OpenAI alcanza un ritmo de ingresos de $40 mil millones: cifras récord en medio de la turbulencia de personal
OpenAI ha alcanzado un hito impresionante: el ritmo anual de ingresos de la empresa ha superado los $40 mil millones. Esta cifra duplica las proyecciones anunciadas a finales de 2025 y fortalece significativamente la posición de la compañía de cara a una posible oferta pública inicial.
Qué hay detrás del crecimiento explosivo de los ingresos
El análisis de la estructura de ingresos revela tres impulsores clave. En primer lugar, la base de suscriptores de pago de ChatGPT sigue creciendo. En segundo lugar, las ventas de herramientas para desarrolladores, incluido Codex, muestran una dinámica sostenida. En tercer lugar, el segmento publicitario, joven pero de rápido crecimiento, comienza a aportar una contribución notable a los ingresos totales.
Los datos internos indican que julio fue un mes récord: los ingresos crecieron más de un 20% en comparación con junio, superando las cifras de todo el segundo trimestre. Es destacable que este crecimiento se produjo en medio de reducciones de precios en algunos servicios: la empresa apostó por atraer clientes corporativos mediante tarifas más accesibles, y esa estrategia funcionó.

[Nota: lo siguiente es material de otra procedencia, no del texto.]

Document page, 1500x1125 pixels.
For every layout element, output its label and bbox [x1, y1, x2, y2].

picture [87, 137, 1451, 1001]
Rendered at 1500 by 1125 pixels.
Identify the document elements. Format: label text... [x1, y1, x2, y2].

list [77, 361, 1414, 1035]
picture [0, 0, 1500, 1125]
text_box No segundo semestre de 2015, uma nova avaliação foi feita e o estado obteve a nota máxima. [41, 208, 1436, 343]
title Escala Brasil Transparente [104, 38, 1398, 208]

Un impulso adicional provino de los agentes de IA. Productos como Codex para programadores y ChatGPT Work para equipos de oficina no solo amplían la base de clientes, sino que también incentivan la migración de usuarios hacia planes tarifarios más caros. Curiosamente, la dirección ya se ha fijado el objetivo de elevar la proporción de ingresos corporativos hasta la mitad del total para finales del año en curso.
Los cambios de personal como factor de riesgo
Sin embargo, no todo es tan fluido. En medio de los éxitos financieros, la empresa atraviesa una seria turbulencia de personal. En las próximas semanas, OpenAI perderá a su directora de ingresos, Denise Dressel, quien llevaba unos ocho meses en la compañía. Su salida se suma a una cadena de renuncias de altos ejecutivos, incluidos el director de operaciones, Brad Lightcap, y el jefe del departamento de ética.

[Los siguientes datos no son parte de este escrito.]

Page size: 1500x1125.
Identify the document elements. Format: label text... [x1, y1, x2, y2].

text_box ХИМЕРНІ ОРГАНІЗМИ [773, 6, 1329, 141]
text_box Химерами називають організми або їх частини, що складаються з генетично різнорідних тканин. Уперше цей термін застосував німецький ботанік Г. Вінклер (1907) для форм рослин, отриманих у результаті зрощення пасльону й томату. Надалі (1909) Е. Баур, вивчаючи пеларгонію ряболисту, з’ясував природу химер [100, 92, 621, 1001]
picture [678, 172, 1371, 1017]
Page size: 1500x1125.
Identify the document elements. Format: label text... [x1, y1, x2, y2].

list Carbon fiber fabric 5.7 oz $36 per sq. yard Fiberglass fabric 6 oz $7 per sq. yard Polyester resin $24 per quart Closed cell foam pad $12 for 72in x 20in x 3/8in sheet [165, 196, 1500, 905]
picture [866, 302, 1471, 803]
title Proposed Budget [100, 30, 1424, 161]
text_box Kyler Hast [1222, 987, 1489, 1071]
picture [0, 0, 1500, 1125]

El presidente Greg Brockman se ha visto obligado a asumir personalmente parte de las funciones gerenciales para estabilizar la situación. Mientras tanto, la preparación para la IPO avanza a toda máquina: la empresa presentó su solicitud de cotización en modo confidencial y recientemente recompró acciones de empleados por $7 mil millones con fondos propios.
Mi opinión: El crecimiento hasta los $40 mil millones es, sin duda, una señal fuerte para el mercado, pero la rotación de personal en vísperas de la IPO es una señal de alerta. Los inversores observarán con atención si la estabilidad operativa puede seguir el ritmo de los resultados financieros, especialmente considerando que el competidor Anthropic ya ha anunciado su salida a bolsa con una valoración superior a los $2 billones. La cuestión no es si OpenAI podrá atraer capital, sino qué precio tendrá que pagar por ello.